Why are banks under pressure? First and foremost, higher interest rates for longer means that credit is likely to become a significant factor in earnings after more than five years of free ride ℅ the FOMC. As we noted in our last comment, QE had the effect of pushing down loss given default across most asset sectors. Sadly the delightful joy juice is wearing off now and credit costs are likely to figure in bank earnings going forward.
The second, related reason for the weakness of bank stocks over the last month is the prospect of new regulations via the latest Basel capital proposal. The new rule will raise capital requirements for large banks some 20% and increase the risk weighting for 1-4 family loans to prohibitive levels. The proposal is so radical that it has caused a diverse coalition of groups to come together to defeat the new Basel proposal.
“This unnecessary proposal will increase borrowing costs and reduce credit availability for the very consumers and borrowers this administration ostensibly seeks to assist,” said Mortgage Bankers Association President and CEO Bob Broeksmit. “Experience with such significant capital changes tells us that equity markets will react immediately, and banks will respond to that pressure in real time, long before the final rule is issued.”

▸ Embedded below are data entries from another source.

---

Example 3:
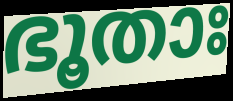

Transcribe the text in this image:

ഭൂതാഃ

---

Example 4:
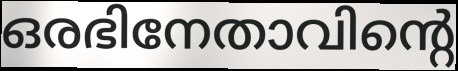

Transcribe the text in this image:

ഒരഭിനേതാവിന്റെ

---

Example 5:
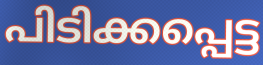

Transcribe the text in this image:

പിടിക്കപ്പെട്ട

More, the latest rule proposed by federal regulators will impose GSIB-like regulatory requirements on banks down to $100 billion in assets. These institutions will be forced to issue debt at the bank level to offset the potential cost of resolution to the FDIC, further weakening the claim of equity and debt holders at the parent bank holding company (BHC). If a bank has 6% debt to assets, what is the equity of the parent BHC worth?
Given this latest rule proposal, should all large US banks simply shed their BHC and adopt a unitary bank model? GSIBs already issue debt at the bank level, subordinating the equity and debt holders of the parent BHC to the depositors and the FDIC. Given the Basel proposal from the Biden Administration, why would any investor want to hold BHC debt vs the debt of the subsidiary bank?

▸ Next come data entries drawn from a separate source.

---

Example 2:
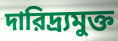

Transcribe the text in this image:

দারিদ্র্যমুক্ত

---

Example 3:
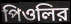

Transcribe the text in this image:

পিওলির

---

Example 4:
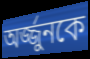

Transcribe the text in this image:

অর্জ্জুনকে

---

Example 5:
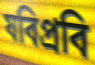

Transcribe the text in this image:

যবিপ্রবি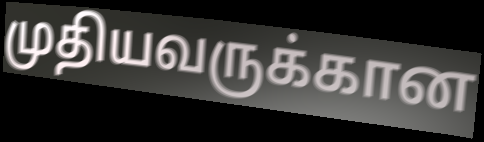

The latest proposals from US regulators will have the effect of throttling access to credit at precisely the time when banks are already stepping back from many markets and credit exposures. Less credit availability means more defaults and more losses for banks. In past decades, federal regulators understood the connection between credit availability, default and market contagion. No longer.
Today US regulators seem more concerned about their own personal and bureaucratic convenience than in serving the needs of consumers and the nation. Consider the political message of the Biden Administration to US consumers, especially low-income families. You can deposit your savings in a large US bank like JPMorgan, but that same bank cannot give you a mortgage to buy a house. Basel runs the risk of appearing to be explicitly racist in progressive Washington. Just ask the folks at FICO.
"When consumer/civil rights advocates & industry stakeholders align on an issue, you should listen very, very closely to what they’re saying & why they’re saying it—and don’t disregard the nuances," notes mortgage industry leader Eric Kaplan. But we fear that federal bank regulators are in a panic over the bank failures in Q1 2023, thus their natural tendency is to make things worse.
Whether you are an investor in a bank with FDIC insurance or an independent mortgage bank facing Ginnie Mae as guarantor, your property rights are qualified by the legal power of the sovereign. As federal regulators try to protect themselves from the public embarrassment of further bank failures, they are alienating equity and debt investors and making more bank failures increasingly likely. Happy holiday.